LSTM (Long Short-Term Memory) is a special type of a recurrent neural network (RNN), that is capable of learning long-term dependencies. LSTM models have a special architecture, they use memory cells and gates to regulate the flow of information. This allows them to remember important information from the past while forgetting irrelevant information. They are extremely useful for time series based forecasting, where the goal is to predict future values based on past events. 

In the context of time series forecasting, an LSTM model takes as input a sequence of past observations and outputs a prediction for the next value in the sequence. The model is trained on historical data to learn the underlying patterns and relationships between the input features and the target variable. When the model is successfully trained, it can be used to create predictions based on new data sets without being trained again. To improve the accuracy of LSTEnergy, a user can tune the number of layers or how many neurons per layer should be used.

Now, LSTM belongs to the family of neuronal networks. But RRNs tend to forget information that is too far back in the past. This is because the hidden state vector gets diluted by repeated multiplications and additions as it passes through the network. This problem is known as the "vanishing gradient", and it limits the ability of RNNs to learn long-term dependencies.

LSTM solves this problem by introducing a new component: a cell state vector c_t. The cell state acts as a memory that can store and retrieve information over long time spans. It is regulated by three gates: an input gate i_t, an output gate o_t, and a forget gate f_t. These gates are neural networks that learn to control what information to keep or discard from the cell state and the hidden state.

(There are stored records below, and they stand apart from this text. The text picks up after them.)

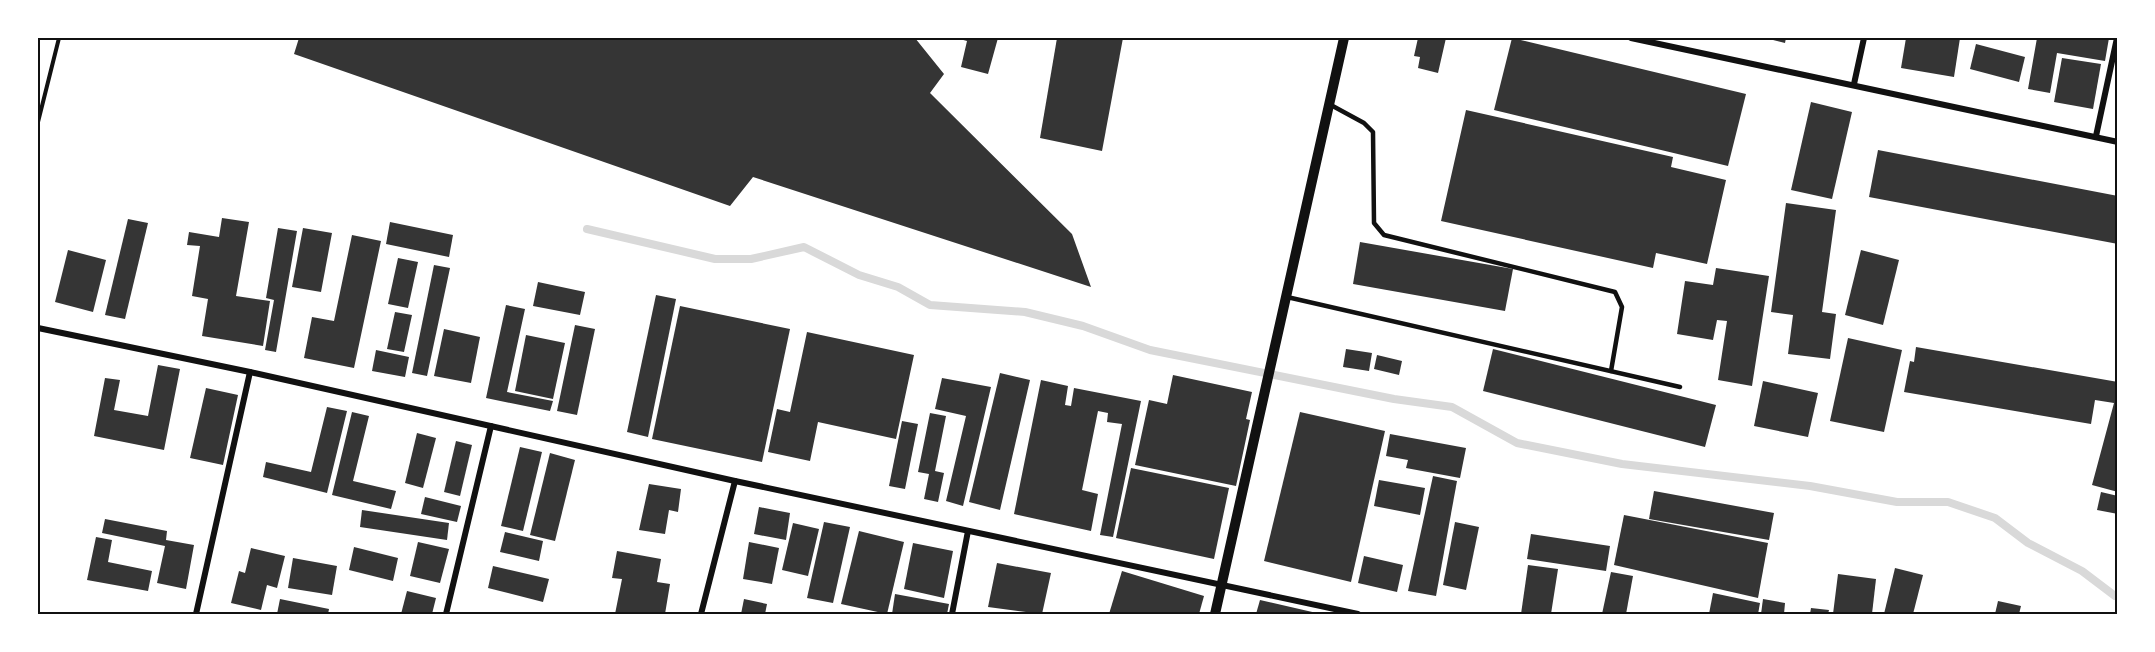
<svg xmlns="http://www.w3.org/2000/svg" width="2155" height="652" font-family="Commissioner,sans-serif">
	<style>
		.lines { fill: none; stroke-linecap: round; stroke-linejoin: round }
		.stream { stroke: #d9d9d9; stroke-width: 8 }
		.building { fill: #353535 }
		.path { stroke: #111; stroke-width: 4 }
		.service { stroke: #111; stroke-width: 4.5 }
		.minor { stroke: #111; stroke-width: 6 }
		.tertiary { stroke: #111; stroke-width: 10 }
		.neatline { fill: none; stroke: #111; stroke-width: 2 }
	</style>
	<rect width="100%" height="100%" fill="#fff"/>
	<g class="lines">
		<path class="stream" d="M587,229L715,259H751L804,247L859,275L898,287L930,305L1025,312L1083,326L1150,350L1394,399L1452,407L1517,443L1622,464L1810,486L1897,502H1948L1995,518L2028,543L2082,571L2115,596L2118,595"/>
	</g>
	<g class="building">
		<path d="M299,38H915L944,74L930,93L1072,234L1091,287L753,177L730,206L294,54Z"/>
		<path d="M956,38H998L988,74L961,67L967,41Z"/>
		<path d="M1057,38H1123L1102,151L1040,138Z"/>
		<path d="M1418,38H1446L1438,73L1418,68L1420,57L1414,56Z"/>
		<path d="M1512,38L1746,94L1728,166L1494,110Z"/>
		<path d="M1765,38H1786L1785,43Z"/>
		<path d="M1906,38H1960L1954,77L1901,68Z"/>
		<path d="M2037,38H2109L2105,61L2057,53L2050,93L2028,89Z"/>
		<path d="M1976,44L2025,57L2019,82L1970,69Z"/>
		<path d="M2062,58L2101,64L2093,109L2054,102Z"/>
		<path d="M1811,102L1852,112L1832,199L1791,190Z"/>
		<path d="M1466,110L1673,157L1671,167L1726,180L1707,264L1656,253L1653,268L1441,221Z"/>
		<path d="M1878,150L2118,196V244L1869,197Z"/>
		<path d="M1786,203L1836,210L1822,312L1836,314L1830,359L1788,354L1793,315L1771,312Z"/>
		<path d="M222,218L249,222L236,296L270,301L263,346L202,336L208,299L192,296L200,246L187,245L189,232L219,237Z"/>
		<path d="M128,219L148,223L125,319L105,315Z"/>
		<path d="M390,222L453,235L449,257L386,244Z"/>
		<path d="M278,228L297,231L276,352L265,350L274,300L266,298Z"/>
		<path d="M303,228L332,233L321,292L292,287Z"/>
		<path d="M352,235L381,241L354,368L304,358L312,317L334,321Z"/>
		<path d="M1360,242L1513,269L1505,311L1353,284Z"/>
		<path d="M68,250L106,260L93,312L55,302Z"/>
		<path d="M1861,250L1899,260L1883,325L1845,315Z"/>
		<path d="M398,258L418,262L408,308L388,304Z"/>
		<path d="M434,265L450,268L427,376L412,373Z"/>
		<path d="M1716,268L1769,276L1752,386L1718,380L1727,321L1717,320L1713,340L1677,334L1685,281L1713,285Z"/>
		<path d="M538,282L585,292L580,315L533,306Z"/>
		<path d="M656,295L676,299L648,437L627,432Z"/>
		<path d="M506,305L525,309L507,392L553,401L550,411L486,398Z"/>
		<path d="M680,306L790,329L762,462L652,439Z"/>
		<path d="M395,312L412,315L404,352L387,349Z"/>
		<path d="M575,325L595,329L577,415L557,411Z"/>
		<path d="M444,329L480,337L471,383L434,376Z"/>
		<path d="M807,332L914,355L896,439L818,422L810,461L768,452L777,409L790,412Z"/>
		<path d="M526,335L565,343L553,399L515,391Z"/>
		<path d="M1848,338L1902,350L1884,432L1830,421Z"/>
		<path d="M1916,347L2118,382V492L2092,485L2114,403L2095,400L2091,424L1904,392L1910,361L1914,362Z"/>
		<path d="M1346,349L1372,353L1369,371L1343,367Z"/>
		<path d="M1493,349L1716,405L1705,447L1483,391Z"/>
		<path d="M376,350L409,357L405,377L372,371Z"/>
		<path d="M1377,355L1402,361L1399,375L1374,369Z"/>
		<path d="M158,365L180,369L164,450L94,436L105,378L120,380L114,410L148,416Z"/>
		<path d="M1000,373L1030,380L1000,510L969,502Z"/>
		<path d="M1173,375L1252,392L1246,419L1250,420L1236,486L1135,465L1149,400L1167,404Z"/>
		<path d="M942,378L991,387L963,506L946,501L966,416L935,409Z"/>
		<path d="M1041,380L1068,386L1065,405L1071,406L1074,388L1141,401L1113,537L1100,535L1122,424L1107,422L1108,413L1098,411L1082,490L1098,494L1091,531L1014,514Z"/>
		<path d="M1763,381L1818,393L1808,437L1754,426Z"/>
		<path d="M206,388L238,395L223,465L190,458Z"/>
		<path d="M327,407L347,411L327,493L263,477L266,462L311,472Z"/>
		<path d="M352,412L369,416L353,481L396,491L391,509L332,495Z"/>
		<path d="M1300,412L1385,431L1351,582L1264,561Z"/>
		<path d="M930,413L946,416L935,471L944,473L938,502L924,499L929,474L918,472Z"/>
		<path d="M902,421L918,424L905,489L889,486Z"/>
		<path d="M417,433L436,438L423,488L405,483Z"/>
		<path d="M1390,434L1466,448L1460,478L1406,468L1408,460L1386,456Z"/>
		<path d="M456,441L472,445L460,496L444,492Z"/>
		<path d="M520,447L542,452L523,531L501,526Z"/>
		<path d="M550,453L575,460L555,541L530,535Z"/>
		<path d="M1131,468L1229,488L1214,559L1116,538Z"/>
		<path d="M1433,476L1457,481L1436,596L1408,591Z"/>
		<path d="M1379,480L1425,488L1420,515L1374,506Z"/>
		<path d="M649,484L681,489L678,512L669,510L665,534L639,530Z"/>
		<path d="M1654,491L1774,513L1769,540L1649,519Z"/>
		<path d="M2101,492L2118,496V514L2097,510Z"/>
		<path d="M425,497L461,506L457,522L421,514Z"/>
		<path d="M759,507L790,513L786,540L754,534Z"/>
		<path d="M362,510L449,523L447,540L360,527Z"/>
		<path d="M1624,515L1768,543L1758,598L1614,565Z"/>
		<path d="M105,519L167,531L166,540L194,545L186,589L157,583L165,546L102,533Z"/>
		<path d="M824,522L850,527L833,603L807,598Z"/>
		<path d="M1455,522L1479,527L1466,590L1443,585Z"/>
		<path d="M793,523L819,529L808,576L782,570Z"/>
		<path d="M859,531L904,542L887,614L841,604Z"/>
		<path d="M505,532L543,541L539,561L500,552Z"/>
		<path d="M1531,534L1610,546L1606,571L1527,559Z"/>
		<path d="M96,537L112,540L108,562L152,571L148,591L87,580Z"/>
		<path d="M418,542L449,549L440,583L410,576Z"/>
		<path d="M749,542L779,548L772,584L743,579Z"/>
		<path d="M913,543L953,551L944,598L904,589Z"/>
		<path d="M354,547L398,558L393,581L349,570Z"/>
		<path d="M251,548L285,556L277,588L267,585L261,610L231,603L239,571L245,573Z"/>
		<path d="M617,551L661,559L657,582L670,584L665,614H615L622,579L612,578Z"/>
		<path d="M1364,556L1403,565L1397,592L1358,583Z"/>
		<path d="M293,558L337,566L332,595L288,588Z"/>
		<path d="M997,563L1051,573L1042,614L988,607Z"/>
		<path d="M1528,565L1558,569L1551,614H1521Z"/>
		<path d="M493,566L549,579L543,602L488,588Z"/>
		<path d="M1895,568L1923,575L1913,614H1884Z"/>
		<path d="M1122,571L1204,596L1199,614H1109Z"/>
		<path d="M1611,572L1633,576L1626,614H1602Z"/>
		<path d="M1838,574L1876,579L1872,614H1833Z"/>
		<path d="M407,591L436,598L432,614H401Z"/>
		<path d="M1713,593L1760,603L1758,614H1709Z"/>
		<path d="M895,594L949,604L947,614H892Z"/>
		<path d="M280,599L329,609L328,614H277Z"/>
		<path d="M744,599L767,604L765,614H741Z"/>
		<path d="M1763,599L1785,603L1784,614H1761Z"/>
		<path d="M1260,600L1321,614H1256Z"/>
		<path d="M1998,601L2021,606L2019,614H1995Z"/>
		<path d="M1811,608L1829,610L1828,614H1810Z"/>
	</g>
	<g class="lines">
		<path class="path" d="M38,122L59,38"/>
		<g class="service">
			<path d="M1329,104L1364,123L1373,132L1374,223L1384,235L1615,292L1622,307L1611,371"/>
			<path d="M1287,297L1680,387"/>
		</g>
		<g class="minor">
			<path d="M1631,38L2118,142"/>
			<path d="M1854,84L1864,38"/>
			<path d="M2096,136L2117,38"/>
			<path d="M38,328L250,372L735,481L1358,614"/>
			<path d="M196,614L250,372"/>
			<path d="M446,614L491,426"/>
			<path d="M701,614L735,481"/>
			<path d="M952,614L968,531"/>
		</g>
		<path class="tertiary" d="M1215,614L1344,38"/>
	</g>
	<rect width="2155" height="652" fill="none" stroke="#ffffff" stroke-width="78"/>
	<rect x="39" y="39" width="2077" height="574" class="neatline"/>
</svg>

The input gate decides what new information to add to the cell state based on the current input x_t and the previous hidden state h_t. The forget gate decides what old information to erase from the cell state based on the same inputs. The output gate decides what information to output from the cell state based on the updated cell state c_t and the previous hidden state h_t.

The following equations describe how these gates work mathematically:

i_t = sigmoid(W_i * [h_(t-1), x_t] + b_i)

f_t = sigmoid(W_f * [h_(t-1), x_t] + b_f)

o_t = sigmoid(W_o * [h_(t-1), x_t] + b_o)

g_t = tanh(W_g * [h_(t-1), x_t] + b_g)

c_t = f_t * c_(t-1) + i_t * g_t

h_t = o_t * tanh(c_t)

y_t = softmax(W_y * h_t + b_y)

where W_i, W_f, W_o, W_g, and W_y are weight matrices, b_i, b_f, b_o, b_g, and b_y are bias vectors, sigmoid is a logistic function that squashes values between 0 and 1, tanh is a hyperbolic tangent function that squashes values between -1 and 1, and softmax is a function that normalizes values into a probability distribution. By using these gates, LSTM can learn to selectively store and retrieve relevant information from the cell state over long time spans. This allows it to capture long-term dependencies and avoid vanishing gradients.